> _Provided text_
**********
= Hector Barreto Sr. =

American entrepreneur

Hector Vincent Carrillo Barreto Sr. was a Kansas City entrepreneur. He was an advocate for the political and economic growth of Mexican-Americans and Latinos. Barreto Sr. was a founder of the United States Hispanic Chamber of Commerce (USHCC) and served as part of President Ronald Reagan's transition team.

== Early life ==
Barreto Sr. was born in Guadalajara, Jalisco, Mexico, on August 23, 1935. Although he could have attended college, Barreto dropped out high school his junior year. By age 16, he worked alongside his father as a livestock dealer, where he was earning about $200 a day. He eventually began his own business, but by the age of 17, he lost it all. In 1958, Barreto immigrated to the United States where he worked in agriculture picking potatoes in a farm near Corning, Missouri.

In 1960, Barreto married Mary Louise Tejeda, and settled in Independence, Missouri. In order to support his growing family, Barreto worked two jobs: one working in a meatpacking house in Kansas City, Kansas, and the second laying tracks for the Missouri Pacific Railroad.

Barreto immigrated to the US in his early twenties, and started working as a potato digger on a farm in Missouri. He then moved to Kansas City, where he worked as a school custodian and in a packinghouse to save money to open a restaurant.
**********
> _Given information_
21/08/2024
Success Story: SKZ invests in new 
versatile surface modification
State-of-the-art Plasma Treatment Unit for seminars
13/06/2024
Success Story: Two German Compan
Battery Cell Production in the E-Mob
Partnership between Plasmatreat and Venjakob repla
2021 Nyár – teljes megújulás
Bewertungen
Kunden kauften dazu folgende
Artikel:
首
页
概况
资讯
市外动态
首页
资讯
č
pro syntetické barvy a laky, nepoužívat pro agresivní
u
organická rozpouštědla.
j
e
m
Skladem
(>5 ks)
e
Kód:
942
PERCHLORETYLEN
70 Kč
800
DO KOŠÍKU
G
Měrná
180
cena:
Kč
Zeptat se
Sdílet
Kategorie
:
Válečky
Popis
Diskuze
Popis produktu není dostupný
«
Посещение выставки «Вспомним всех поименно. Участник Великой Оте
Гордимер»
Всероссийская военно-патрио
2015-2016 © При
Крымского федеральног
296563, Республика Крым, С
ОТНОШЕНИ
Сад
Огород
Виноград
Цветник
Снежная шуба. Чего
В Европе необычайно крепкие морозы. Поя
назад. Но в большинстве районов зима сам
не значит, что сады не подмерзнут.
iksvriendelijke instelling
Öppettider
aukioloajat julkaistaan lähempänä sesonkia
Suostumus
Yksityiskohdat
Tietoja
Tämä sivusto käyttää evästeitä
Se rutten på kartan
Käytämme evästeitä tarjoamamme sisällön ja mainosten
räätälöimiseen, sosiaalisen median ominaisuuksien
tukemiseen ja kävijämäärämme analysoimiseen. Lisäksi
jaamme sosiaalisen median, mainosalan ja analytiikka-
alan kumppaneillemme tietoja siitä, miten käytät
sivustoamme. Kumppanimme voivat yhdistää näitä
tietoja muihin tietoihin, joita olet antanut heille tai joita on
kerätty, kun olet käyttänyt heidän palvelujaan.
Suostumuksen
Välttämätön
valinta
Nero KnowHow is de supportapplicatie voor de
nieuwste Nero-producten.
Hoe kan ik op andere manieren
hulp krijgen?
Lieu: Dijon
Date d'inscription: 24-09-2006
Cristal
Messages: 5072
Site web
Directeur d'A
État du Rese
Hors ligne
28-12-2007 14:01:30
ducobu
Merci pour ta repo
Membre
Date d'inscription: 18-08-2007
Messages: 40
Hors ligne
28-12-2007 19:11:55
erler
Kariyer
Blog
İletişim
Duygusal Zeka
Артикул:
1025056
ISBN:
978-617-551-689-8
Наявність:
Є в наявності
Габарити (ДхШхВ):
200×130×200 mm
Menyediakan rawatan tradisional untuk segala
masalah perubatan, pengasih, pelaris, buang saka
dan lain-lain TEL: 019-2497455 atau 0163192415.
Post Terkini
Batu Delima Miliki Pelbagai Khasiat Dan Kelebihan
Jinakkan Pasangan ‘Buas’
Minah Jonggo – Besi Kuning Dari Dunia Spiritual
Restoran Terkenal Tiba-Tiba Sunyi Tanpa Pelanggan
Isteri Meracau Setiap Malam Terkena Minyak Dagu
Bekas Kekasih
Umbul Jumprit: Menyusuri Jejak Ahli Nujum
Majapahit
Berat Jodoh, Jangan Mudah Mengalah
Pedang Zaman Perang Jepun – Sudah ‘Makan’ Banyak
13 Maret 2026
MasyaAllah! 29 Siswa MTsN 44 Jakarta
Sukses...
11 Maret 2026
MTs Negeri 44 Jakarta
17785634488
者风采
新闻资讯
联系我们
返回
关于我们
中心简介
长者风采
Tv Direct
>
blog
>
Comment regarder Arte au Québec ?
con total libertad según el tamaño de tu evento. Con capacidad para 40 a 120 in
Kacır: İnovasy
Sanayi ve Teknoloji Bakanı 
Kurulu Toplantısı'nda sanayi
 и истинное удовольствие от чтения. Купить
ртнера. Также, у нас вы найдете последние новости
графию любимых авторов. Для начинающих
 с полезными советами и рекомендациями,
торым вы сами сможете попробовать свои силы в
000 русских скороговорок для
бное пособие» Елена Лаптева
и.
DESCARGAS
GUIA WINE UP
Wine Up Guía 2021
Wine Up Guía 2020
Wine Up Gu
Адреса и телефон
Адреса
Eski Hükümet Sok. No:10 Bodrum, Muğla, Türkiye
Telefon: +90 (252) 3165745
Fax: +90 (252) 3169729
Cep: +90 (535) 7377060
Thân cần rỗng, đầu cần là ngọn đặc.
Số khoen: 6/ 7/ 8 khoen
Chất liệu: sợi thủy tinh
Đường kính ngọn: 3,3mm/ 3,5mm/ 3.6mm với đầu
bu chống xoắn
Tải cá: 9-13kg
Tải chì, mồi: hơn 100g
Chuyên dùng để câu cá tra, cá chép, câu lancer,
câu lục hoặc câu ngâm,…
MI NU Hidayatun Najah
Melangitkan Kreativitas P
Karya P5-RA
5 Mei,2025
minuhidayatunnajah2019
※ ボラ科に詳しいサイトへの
**********
> _What you need to do_
1 - Answer these questions from the Hector Barreto Sr. biography.
(a) Where and on what date was Barreto Sr. born?
(b) Whom did Barreto marry in 1960?
(c) Which organization is Barreto Sr. named as a founder of?
2 - Revise the Hector Barreto Sr. biography from "In 1960, Barreto" up to and including "open a restaurant.", changing "potato digger" to "farm laborer", and give that section again.
3 - Pick up the biography of Hector Barreto Sr. from where it stops and write what comes next.

> _Expected results_
1 -
(a) He was born in Guadalajara, Jalisco, Mexico, on August 23, 1935.
(b) He married Mary Louise Tejeda.
(c) He was a founder of the United States Hispanic Chamber of Commerce (USHCC).

2 -
In 1960, Barreto married Mary Louise Tejeda, and settled in Independence, Missouri. In order to support his growing family, Barreto worked two jobs: one working in a meatpacking house in Kansas City, Kansas, and the second laying tracks for the Missouri Pacific Railroad.

Barreto immigrated to the US in his early twenties, and started working as a farm laborer on a farm in Missouri. He then moved to Kansas City, where he worked as a school custodian and in a packinghouse to save money to open a restaurant.

3 -
Despite working as a manual laborer, he never lost his entrepreneur spirit. Barreto visited numerous banks in hopes of obtaining a loan to open a restaurant, yet banks rejected his applications citing he had "no track record" of being a businessman. After 10 rejections, Barreto decided to borrow a $5,000 high interest home improvement loan to open his restaurant.

With his wife, Mary Louise Tejeda Barreto, he opened Mexico Lindo Restaurant in 1966 in Independence, MO. eventually, he owned three more restaurants, a title company, and a construction firm in Kansas City. He noticed that other Hispanic business owners had disadvantages in the Kansas City area, so in 1978 he formed the Kansas City Hispanic Chamber of Commerce in 1978 with other Hispanic business owners. The United States Hispanic Chamber of Commerce (USHCC) was inspired by this effort; it was incorporated in New Mexico in 1979. Barreto was the first president of the USHCC, which was originally based in Kansas City. He was named Chairman Emeritus of the organization, and is a member of the League of United Latin American Citizen's Hall of Fame. The USHCC has a scholarship fund named in his honor.

Barreto worked as an adviser on Latino perspectives for Carter, Reagan, and the first Bush administration. He became a part of Reagan's "kitchen cabinet".

His son, Hector Barreto Jr., was the administrator of the Small Business Administration under George W. Bush.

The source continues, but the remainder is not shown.